**About this task:** Write the listing out again word for word. Pictures do not belong in the copy.

**Supplied entries:**
----------------------------------------
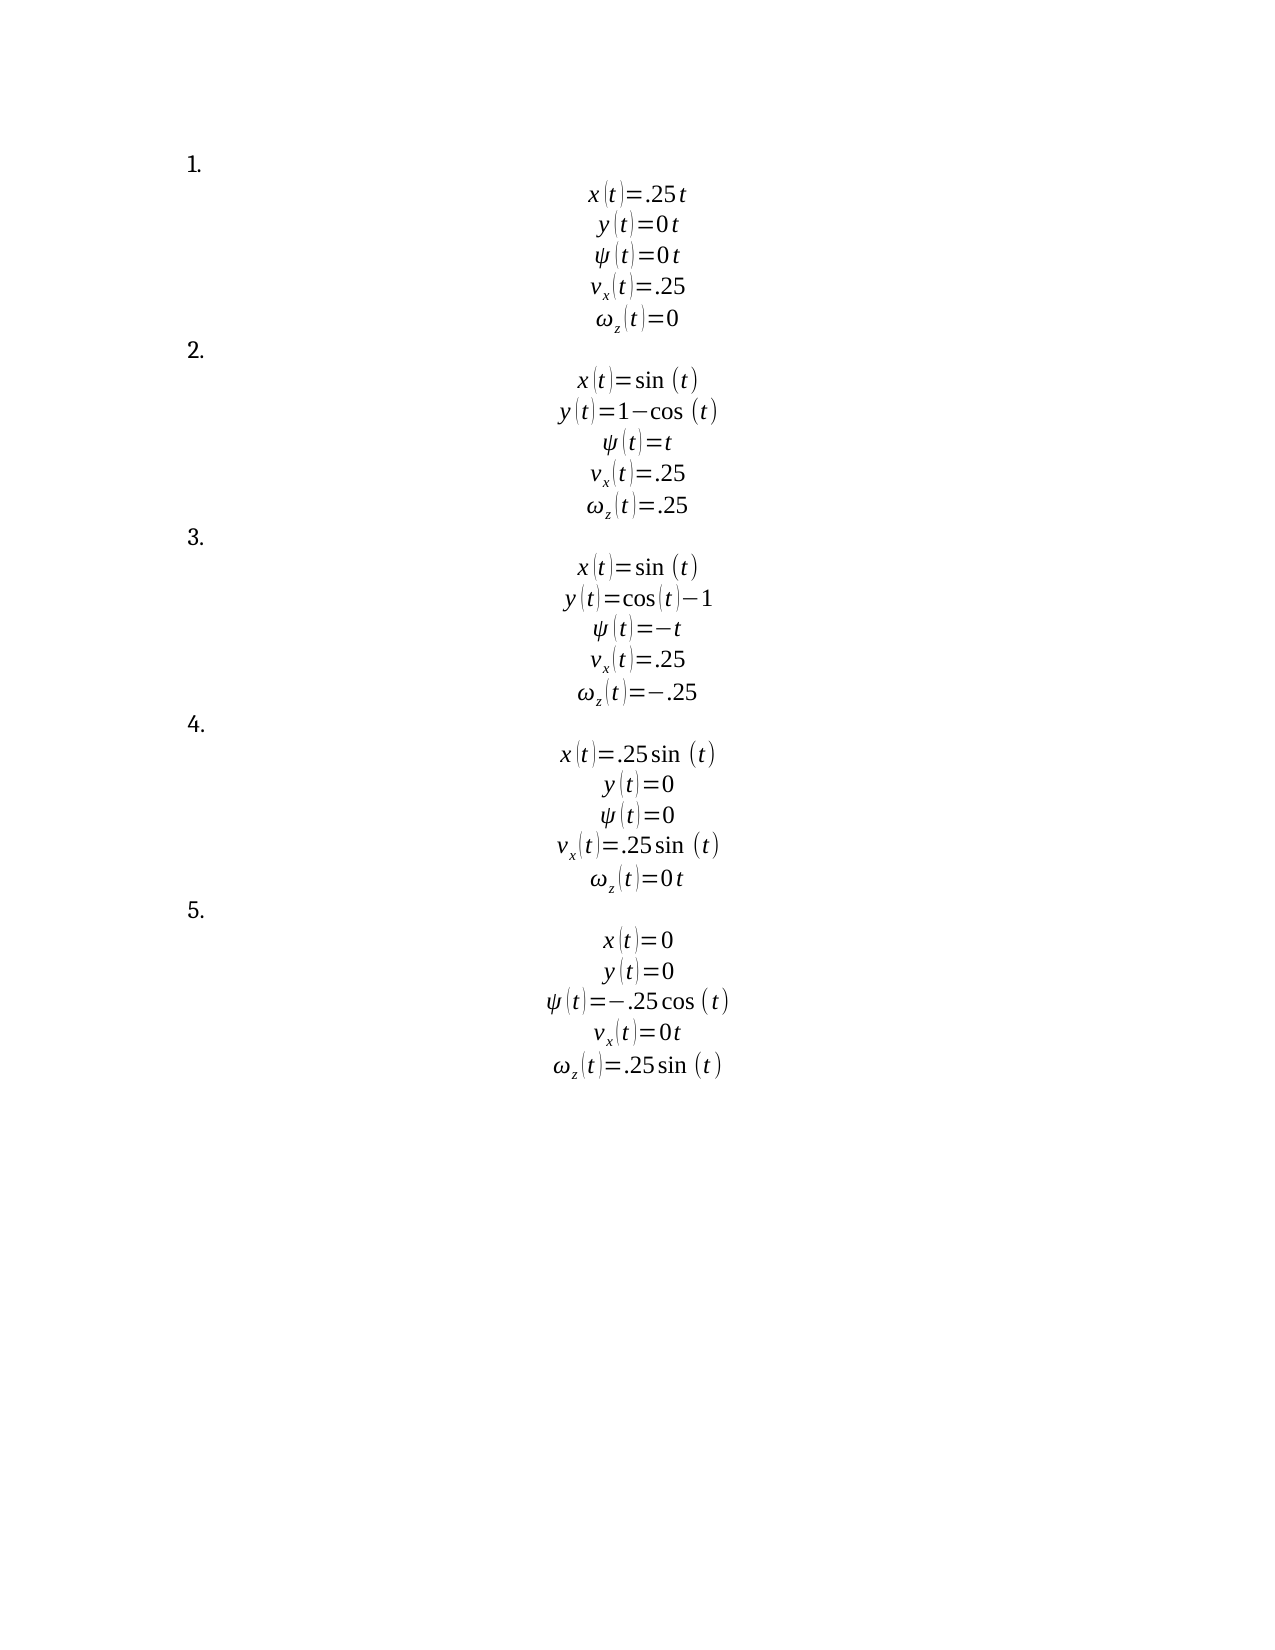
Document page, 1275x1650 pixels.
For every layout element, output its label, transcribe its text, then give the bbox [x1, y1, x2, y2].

text 5. [187, 896, 1087, 925]
text 3. [187, 523, 1087, 552]
text 1. [187, 150, 1087, 179]
text 2. [187, 336, 1087, 365]
text 4. [187, 710, 1087, 738]
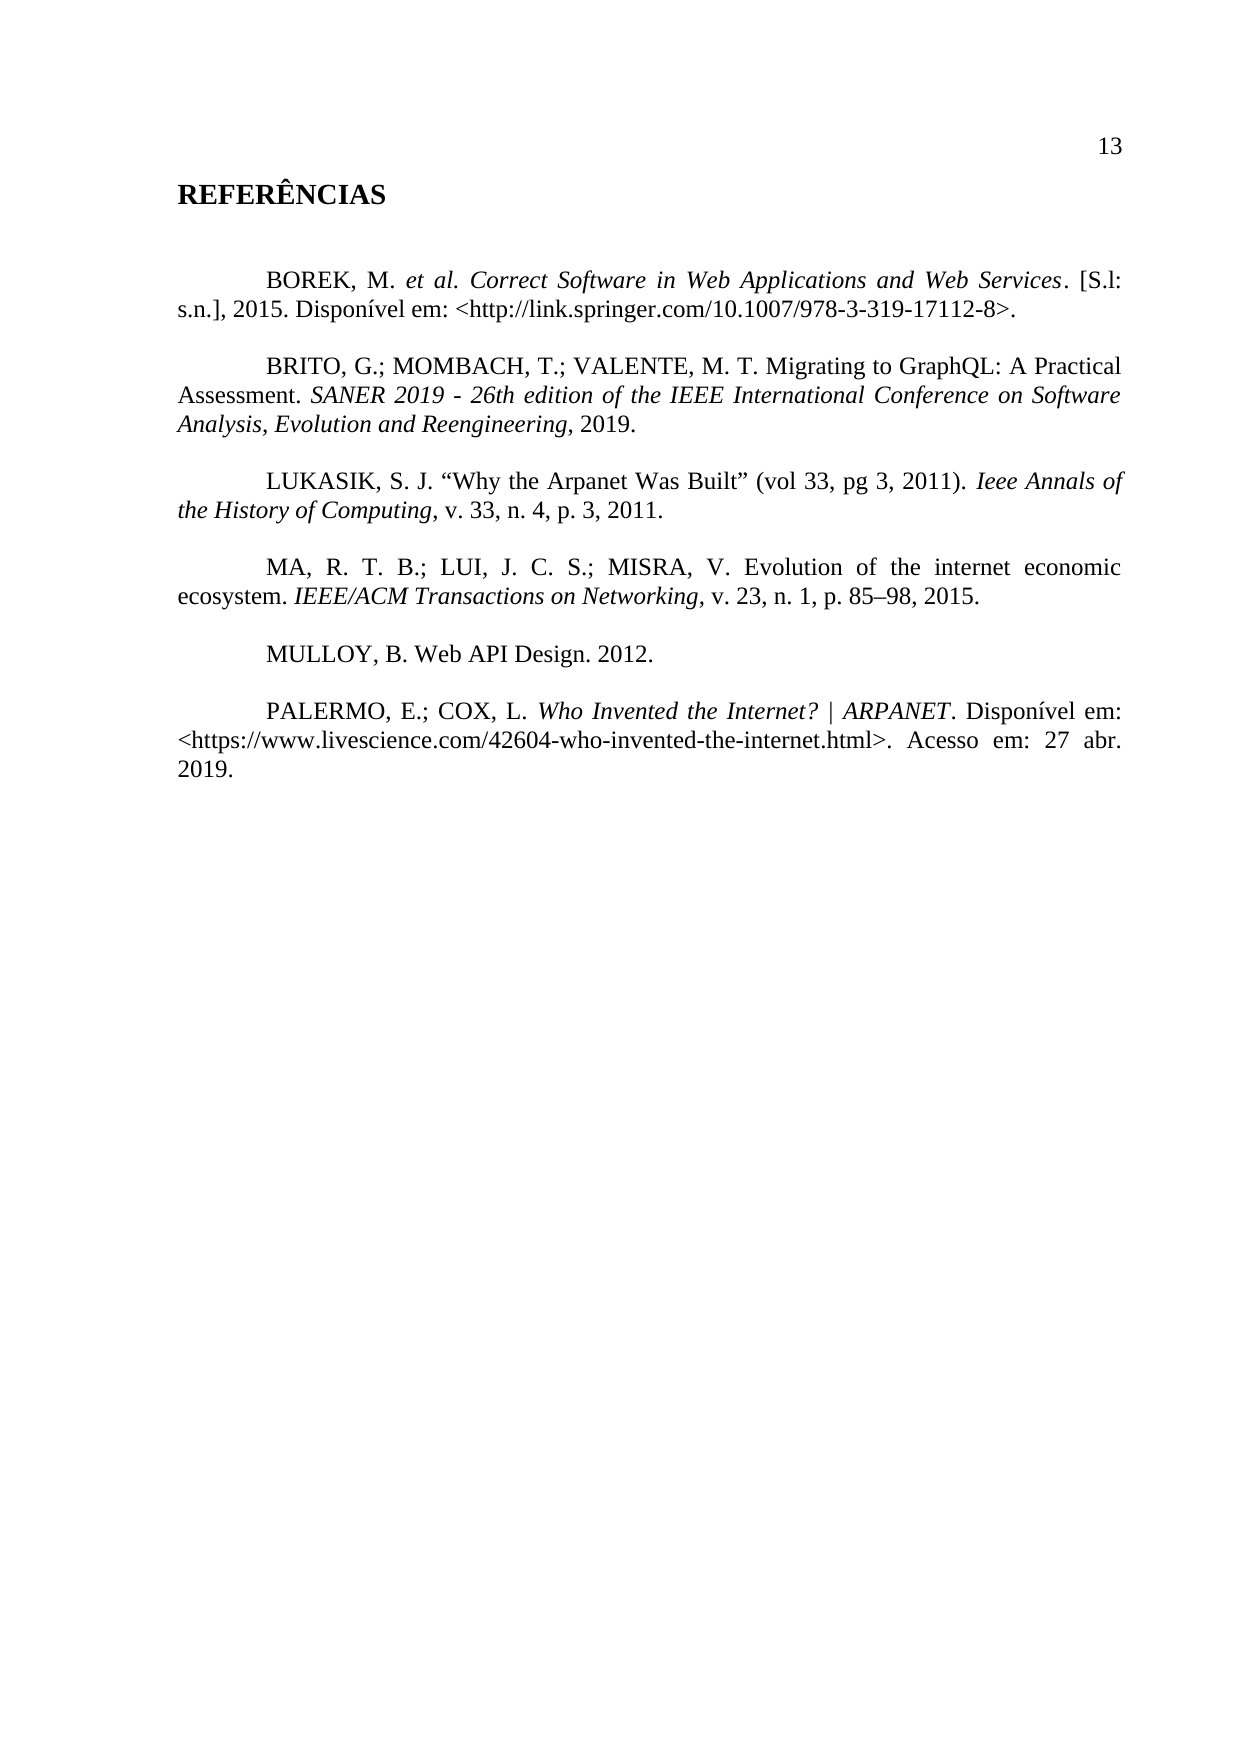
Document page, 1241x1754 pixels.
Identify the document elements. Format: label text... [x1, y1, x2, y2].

text MULLOY, B. Web API Design. 2012. [177, 639, 1122, 667]
subtitle REFERÊNCIAS [177, 177, 1122, 211]
text BRITO, G.; MOMBACH, T.; VALENTE, M. T. Migrating to GraphQL: A Practical Assessment. SANER 2019 - 26th edition of the IEEE International Conference on Software Analysis, Evolution and Reengineering, 2019. [177, 351, 1122, 437]
text PALERMO, E.; COX, L. Who Invented the Internet? | ARPANET. Disponível em: <https://www.livescience.com/42604-who-invented-the-internet.html>. Acesso em: 27 abr. 2019. [177, 696, 1122, 782]
text LUKASIK, S. J. “Why the Arpanet Was Built” (vol 33, pg 3, 2011). Ieee Annals of the History of Computing, v. 33, n. 4, p. 3, 2011. [177, 466, 1122, 524]
text BOREK, M. et al. Correct Software in Web Applications and Web Services. [S.l: s.n.], 2015. Disponível em: <http://link.springer.com/10.1007/978-3-319-17112-8>. [177, 265, 1122, 322]
text MA, R. T. B.; LUI, J. C. S.; MISRA, V. Evolution of the internet economic ecosystem. IEEE/ACM Transactions on Networking, v. 23, n. 1, p. 85–98, 2015. [177, 552, 1122, 610]
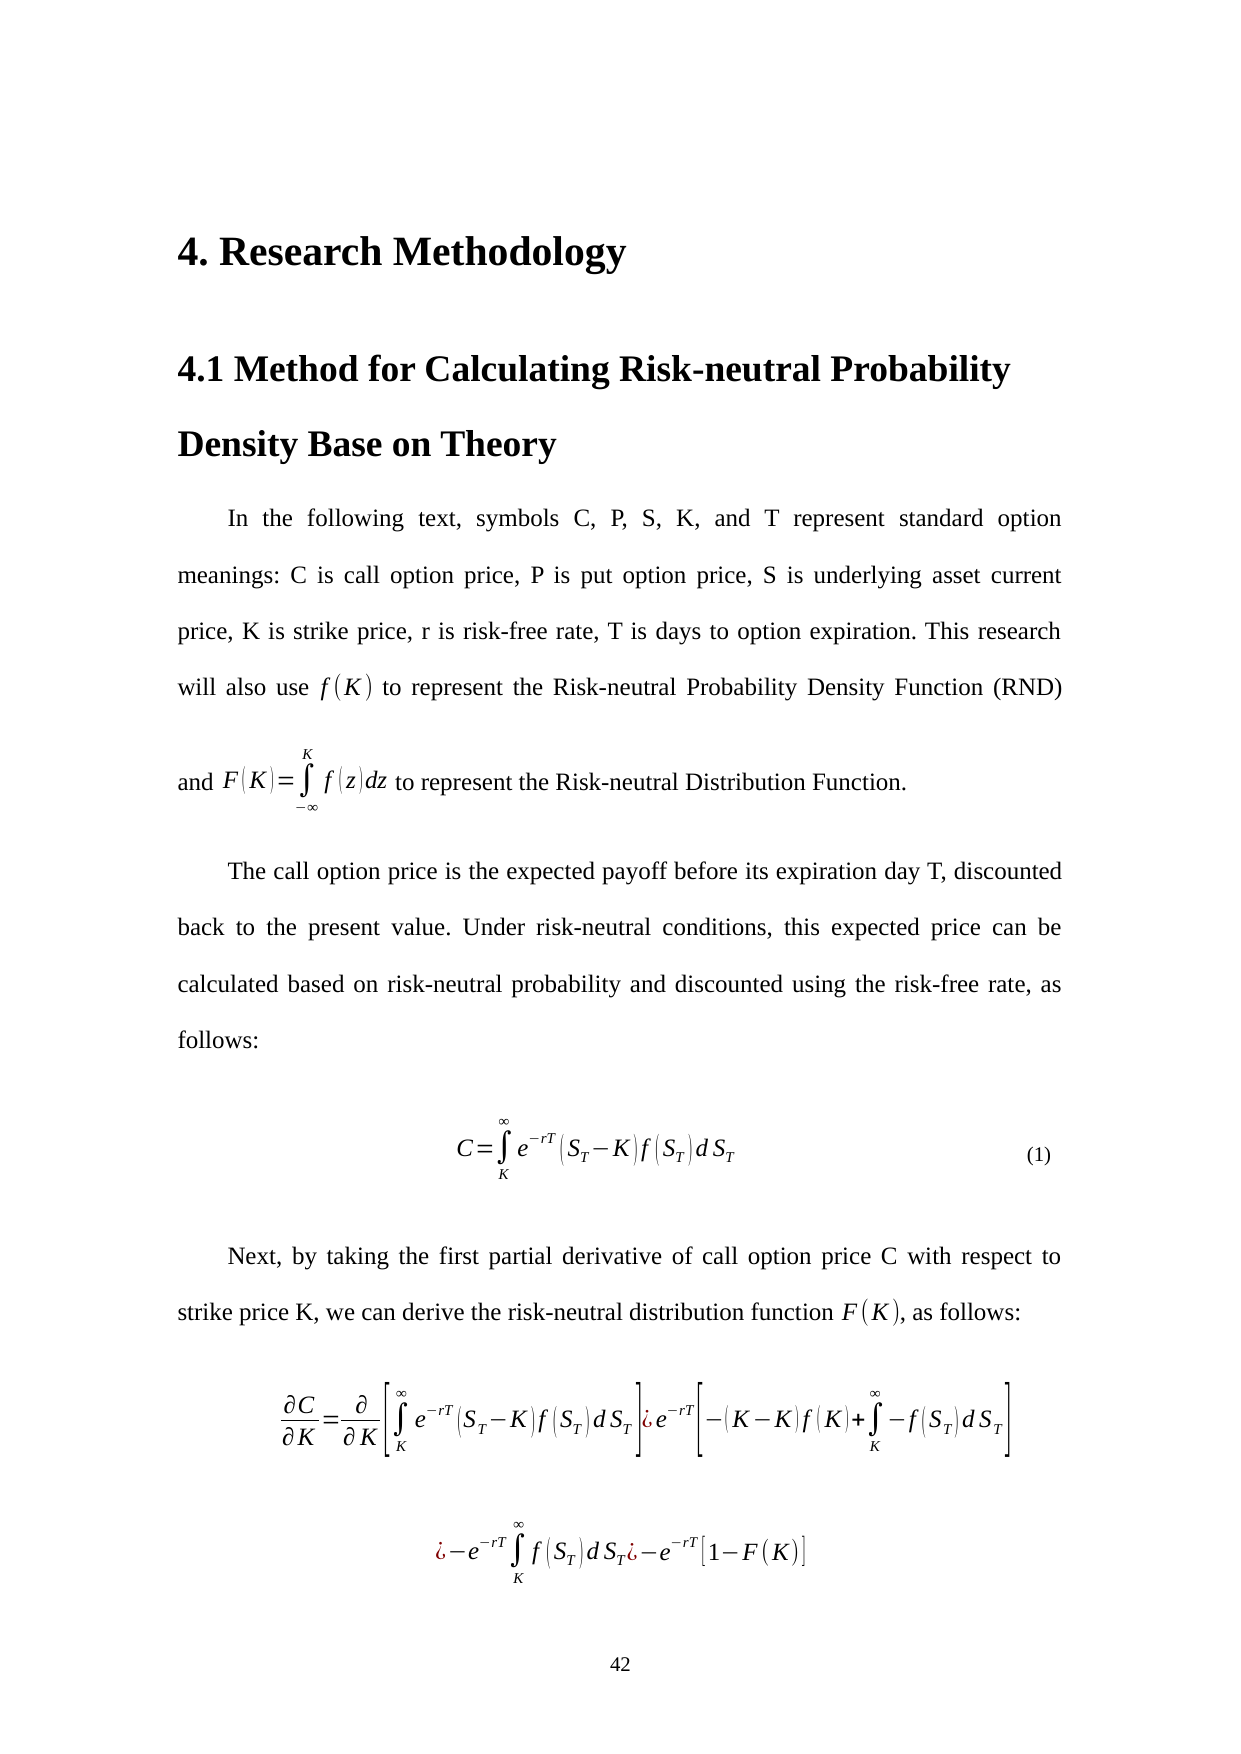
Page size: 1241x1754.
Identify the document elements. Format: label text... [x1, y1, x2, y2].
----------------------------------------
**Result of the exercise:**
Document page, 1275x1650 pixels.
For every layout element, output its label, transcribe its text, then give the bbox [x1, y1, x2, y2].

text 5. [187, 896, 1087, 925]
text 3. [187, 523, 1087, 552]
text 1. [187, 150, 1087, 179]
text 2. [187, 336, 1087, 365]
text 4. [187, 710, 1087, 738]
Document page, 1241x1754 pixels.
Identify the document elements. Format: label text... [x1, y1, x2, y2].

text MULLOY, B. Web API Design. 2012. [177, 639, 1122, 667]
subtitle REFERÊNCIAS [177, 177, 1122, 211]
text BRITO, G.; MOMBACH, T.; VALENTE, M. T. Migrating to GraphQL: A Practical Assessment. SANER 2019 - 26th edition of the IEEE International Conference on Software Analysis, Evolution and Reengineering, 2019. [177, 351, 1122, 437]
text PALERMO, E.; COX, L. Who Invented the Internet? | ARPANET. Disponível em: <https://www.livescience.com/42604-who-invented-the-internet.html>. Acesso em: 27 abr. 2019. [177, 696, 1122, 782]
text LUKASIK, S. J. “Why the Arpanet Was Built” (vol 33, pg 3, 2011). Ieee Annals of the History of Computing, v. 33, n. 4, p. 3, 2011. [177, 466, 1122, 524]
text BOREK, M. et al. Correct Software in Web Applications and Web Services. [S.l: s.n.], 2015. Disponível em: <http://link.springer.com/10.1007/978-3-319-17112-8>. [177, 265, 1122, 322]
text MA, R. T. B.; LUI, J. C. S.; MISRA, V. Evolution of the internet economic ecosystem. IEEE/ACM Transactions on Networking, v. 23, n. 1, p. 85–98, 2015. [177, 552, 1122, 610]
Page size: 1241x1754.
Identify the document elements. Format: label text... [x1, y1, x2, y2].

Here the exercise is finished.